I appreciate to speak about 1.x → 2.0 transition but we probably have to analyze 0.x → 1.0 first.
# julia 0.6
idx = search(str,'$',pos)
# julia 1.0
idx = something(findnext(isequal('$'), str, pos), 0)
I don’t want to be overcritical here (and yes this code could be written a little simpler) but maybe sometimes we have not just shouting how better we are, but also looking what wrong we did.
From wiki: Ruby 2.0 is intended to be fully backward compatible with Ruby 1.9.3. As of the official 2.0.0 release on February 24, 2013, there were only five known (minor) incompatibilities.[34]
So it was out a little more than 4 years later than python 3.0!
In ruby page you could read: Compatibility.
We have also taken care with the 2.0.0 design to make it compatible with 1.9. It will be easier to migrate from 1.9 to 2.0 than it was from 1.8 to 1.9. (The notable incompatibilities are described later.)
In fact, thanks to the dedicated work of third parties, some popular applications such as Rails and tDiary have been reported to work on the release candidate version of 2.0.0.

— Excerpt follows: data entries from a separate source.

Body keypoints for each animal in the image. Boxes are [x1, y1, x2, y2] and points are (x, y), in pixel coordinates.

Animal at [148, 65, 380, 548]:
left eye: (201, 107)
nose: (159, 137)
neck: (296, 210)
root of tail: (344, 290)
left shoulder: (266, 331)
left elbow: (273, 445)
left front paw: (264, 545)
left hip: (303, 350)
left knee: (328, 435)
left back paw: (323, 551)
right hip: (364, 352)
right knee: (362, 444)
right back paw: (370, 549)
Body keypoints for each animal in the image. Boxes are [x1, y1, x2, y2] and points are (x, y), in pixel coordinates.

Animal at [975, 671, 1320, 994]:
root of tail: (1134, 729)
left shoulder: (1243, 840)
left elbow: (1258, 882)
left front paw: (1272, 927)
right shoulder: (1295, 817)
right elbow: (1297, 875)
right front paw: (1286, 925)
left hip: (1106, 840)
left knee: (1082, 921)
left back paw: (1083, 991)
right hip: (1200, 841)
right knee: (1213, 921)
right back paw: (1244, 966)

Had we working significant third party packages during 1.0 prereleases? No. Althoug Julia 1.0 was sometime predicted to be in September 2017 there was that quit hurry time to make it happen at Julia-con 2018 so there was not similar to Ruby’s transition. In contrary there are some packages like Keno’s (JuliaComputing’s co-founder and CTO - tools) Cxx.jl where we are not sure if it has a future.
We probably could to speak more about strings in 1.x and make work with them not so painful comparing to work in python?

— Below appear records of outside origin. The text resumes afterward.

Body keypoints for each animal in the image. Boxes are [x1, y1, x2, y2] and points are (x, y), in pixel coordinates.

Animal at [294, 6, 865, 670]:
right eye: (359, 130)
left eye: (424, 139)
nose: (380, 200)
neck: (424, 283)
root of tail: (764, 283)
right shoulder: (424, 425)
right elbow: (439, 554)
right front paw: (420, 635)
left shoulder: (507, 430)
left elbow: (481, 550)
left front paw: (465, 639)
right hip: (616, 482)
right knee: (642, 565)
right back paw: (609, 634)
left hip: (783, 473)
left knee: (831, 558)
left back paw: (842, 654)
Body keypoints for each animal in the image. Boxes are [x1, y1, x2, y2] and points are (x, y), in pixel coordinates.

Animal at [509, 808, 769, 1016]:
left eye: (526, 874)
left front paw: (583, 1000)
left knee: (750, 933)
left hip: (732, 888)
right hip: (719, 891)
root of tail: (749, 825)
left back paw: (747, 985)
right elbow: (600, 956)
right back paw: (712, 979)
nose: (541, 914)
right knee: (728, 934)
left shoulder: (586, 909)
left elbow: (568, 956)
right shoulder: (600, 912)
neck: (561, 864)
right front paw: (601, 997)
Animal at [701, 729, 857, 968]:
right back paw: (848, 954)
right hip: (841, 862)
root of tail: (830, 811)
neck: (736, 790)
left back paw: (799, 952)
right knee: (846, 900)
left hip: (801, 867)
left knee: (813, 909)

This is because the mentioned commit applied deprecation warnings mechanically. That code doesn’t actually need 0 when there is no match, it would have been clearer using nothing instead. That’s the kind of thing that happens during transitions but that wouldn’t be used in new code.
What do you suggest we should have done in the 0.6 → 0.7 transition? Would you rather have kept the inconsistent mess that search and find* functions were in 0.6?
BTW, we could definitely allow findnext('$', str, pos) as a shorthand, but since it’s easy to add in any 1.x release, but impossible to remove until 2.0 (and even then it will be annoying for users), we have taken the safer approach of only implementing the minimal API.
Many people are using it in production (I am, and I find it nice).
Some packages did not make the transition to 1.0. Some are WIP, some seem to be abandoned for the time being. This is just highlighted, not necessarily caused by the 1.0 release.
Yes. It is why I wrote “this code could be written a little simpler”.
It is good to see these two sentences in bigger picture:
Mess is not good. But there is another danger. This mess (= " something(findnext(isequal('$'), str, pos), 0) " ) could stay forever.
In other words we are not really there (to have well polished 1. version). One has to be no surprised that there are people who will still wait before switch their work to Julia. So it is not success yet.
BTW. I am glad you are open to answer design question so I please forgive my curiosity in topic which probably is not about future designs. Why is Julia doing this:
julia> "a" in "Julia"
ERROR: use occursin(x, y) for string containment
Stacktrace:
[1] error(::String) at ./error.jl:33
[2] in(::String, ::String) at ./strings/search.jl:459
[3] top-level scope at none:0
Somebody has to implement function which is doing this “useless” exception instead of using it like syntactic sugar (to attract more people). What is behind this decision?
That’s because strings act as collections of Char everywhere, and that in checks whether an element of a collection is equal to its argument. It doesn’t work for subsequences: [1, 2] in [1, 2, 3] doesn’t return true, because it would be ambiguous for arrays of arrays (e.g. [[1, 2], [1, 3]]). That’s the same distinction as push! vs. append!. I guess we could make an exception for strings, but that would make it harder to reason about the big picture.